Richard Stanley, Captain of Counting

I recently received an email about a math conference in honor of Richard Stanley’s 70th birthday. For those of you who don’t know, Stanley is an expert in combinatorics and author of the two volume magnum opus Enumerative Combinatorics which (among a bunch of other very interesting math) champions the idea of the combinatorial proof—a way of proving a combinatorial identity by showing that both sides of the equation are in different fact ways of counting the same thing.

Stanley’s Enumerative Combinatorics also goes into great detail about the Catalan Numbers, a sequence of numbers that arises in tree enumeration problems. In fact, Stanley’s interest in these numbers—which he dubs ‘‘Catalan disease’’ or ‘‘Catalania’’—goes so far that he offers 66 combinatorial interpretations of them in EC vol. 2 and dozens more in an addendum published online. See the OEIS page for more.

Catalania, meet Haskell

In the interest of learning more Haskell, I decided to take some inspiration and play with Catalan numbers in that decidedly mathematical programming language. To start off with, I have some helpful imports and auxiliary functions:

import Test.QuickCheck (quickCheck)

-- helpers
binom :: Integer -> Integer -> Integer
binom n k = product [k + 1..n] `div` product [1..n - k]

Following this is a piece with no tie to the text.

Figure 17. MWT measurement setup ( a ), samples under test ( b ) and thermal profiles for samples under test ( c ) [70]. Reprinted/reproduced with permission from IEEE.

factorial :: Integer -> Integer
factorial = product . enumFromTo 2

pairs :: [a] -> [(a, a)]
pairs xs = [(x, y) | x <- xs, y <- xs]

The QuickCheck import will be important later.

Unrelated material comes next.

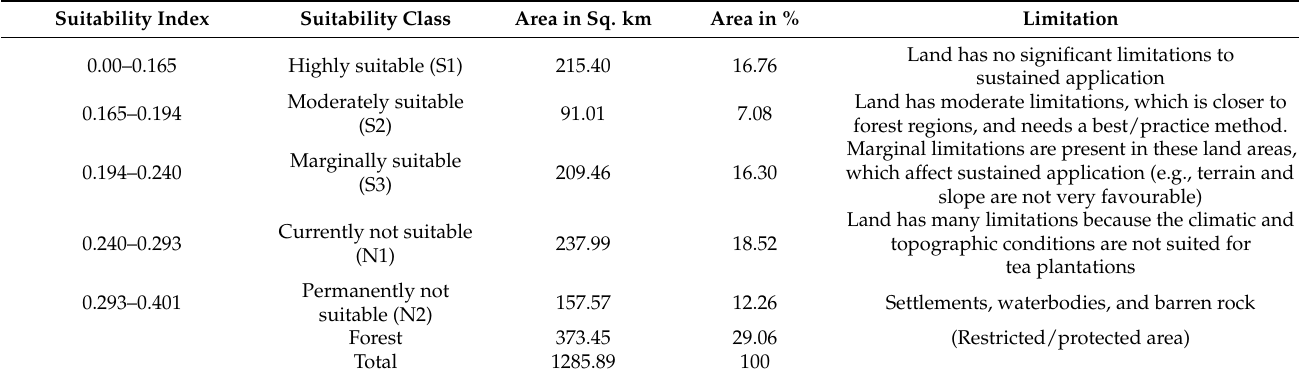
Figure 6. Land suitability for tea plantations. Table 9. Land suitability index and classes for tea plantations.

Next, with the help of Rosetta Code and Wikipedia, I have the following Catalan Number definitions:

-- Catalan definitions
cat0 :: [Integer]
cat0 = map (\n -> product [n + 2..2 * n] `div` product [2..n]) [0..]

cat1 :: [Integer]
cat1 = 1 : map c [1..]
  where c n = sum $ zipWith (*) (reverse (take n cat1)) cat1

cat2 :: [Integer]
cat2 = scanl (\c n -> c * 2 * (2 * n - 1) `div` (n + 1)) 1 [1..]

cat3 :: [Integer]
cat3 = map c [0..] where
  c n | n <= 0    = 1
      | otherwise = binom (2 * n) n - binom (2 * n) (n + 1)

cat4 :: [Integer]
cat4 = map c [0..]
  where c n = sum (map (\k -> binom n k ^2) [0..n]) `div` (n + 1)

cat5 :: [Integer]
cat5 = map (\n -> binom (2 * n) n `div` (n + 1)) [0..]

cat6 :: [Integer]
cat6 = map c [0..]
  where c n = factorial (2 * n) `div` (factorial (n + 1) * factorial n)

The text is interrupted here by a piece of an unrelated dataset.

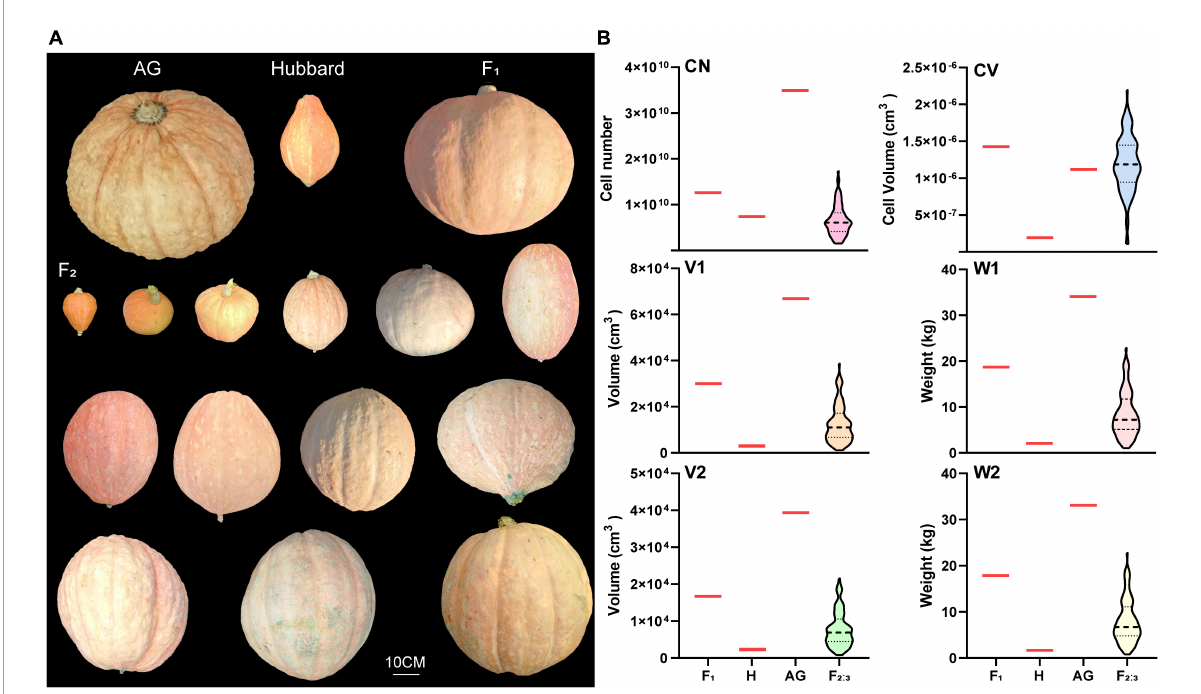
FIGURE1 Fruit phenotypic characterization of two parents “Atlantic Giant” and “Hubbard”, the F 1 hybrid and the F 2 : 3 groups. (A) Fruit morphology. (B) Violin plots of cell number (CN), cell volume (CV), fruit volume (V1), fruit weight (W1), fruit volume without seeds and placenta (V2) and fruit weight without seeds and placenta (W2) of Atlantic Giant (AG), Hubbard (H), F 1 and F 2 group. Black horizontal lines display the median and black dotted lines display 25th and 75th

Finally, we’d like to show (or at least, verify for a certain number of test cases) that these varying definitions all describe the same thing; to do that, I decided to use a bit of QuickCheck’s magic to test various items from these lists for equality:

-- Check that these look the same
prop_equal :: Int -> Bool
prop_equal n = all p $ pairs cats
  where
    cats = [cat0, cat1, cat2, cat3, cat4, cat5, cat6]
    p (xs, ys) = xs !! n' == ys !! n'
    n' = n `mod` 1000

main :: IO ()
main = quickCheck prop_equal

This isn’t perhaps the most elegant check—note that I restrict the integers tested to \( \lbrace 0, 1, \ldots, 999 \rbrace = \phantom{ }^\mathbb{Z} /_{1000 \mathbb{Z}} \) to make sure that indices are nonnegative and we don’t overtax my poor laptop’s CPU. Of course, I’m open to criticism from any Haskell/QuickCheck gurus who’d like to help me tighten up my code. Feel free to download the code.

To Be Continued

That was fun; programming in Haskell almost always is, for me, and I’m by no means an expert. However, it leaves a little to be desired. The program above at best demonstrates that the various infinite lists agree at several (pseudo-)randomly chosen indices. I suppose that taking this to the next level would involve some sort of automatic theorem proving assistant—Agda comes to mind, due to its relationship with Haskell. That being said, using something like Agda will at best give me algebraic proofs that \( cat_i = cat_j \) by exploiting various mathematical properties of the definitions of two lists. I highly doubt that it would be able to produce a combinatorial proof that two descriptions of the Catalan numbers are the same, though I’d be very happy to be proven wrong.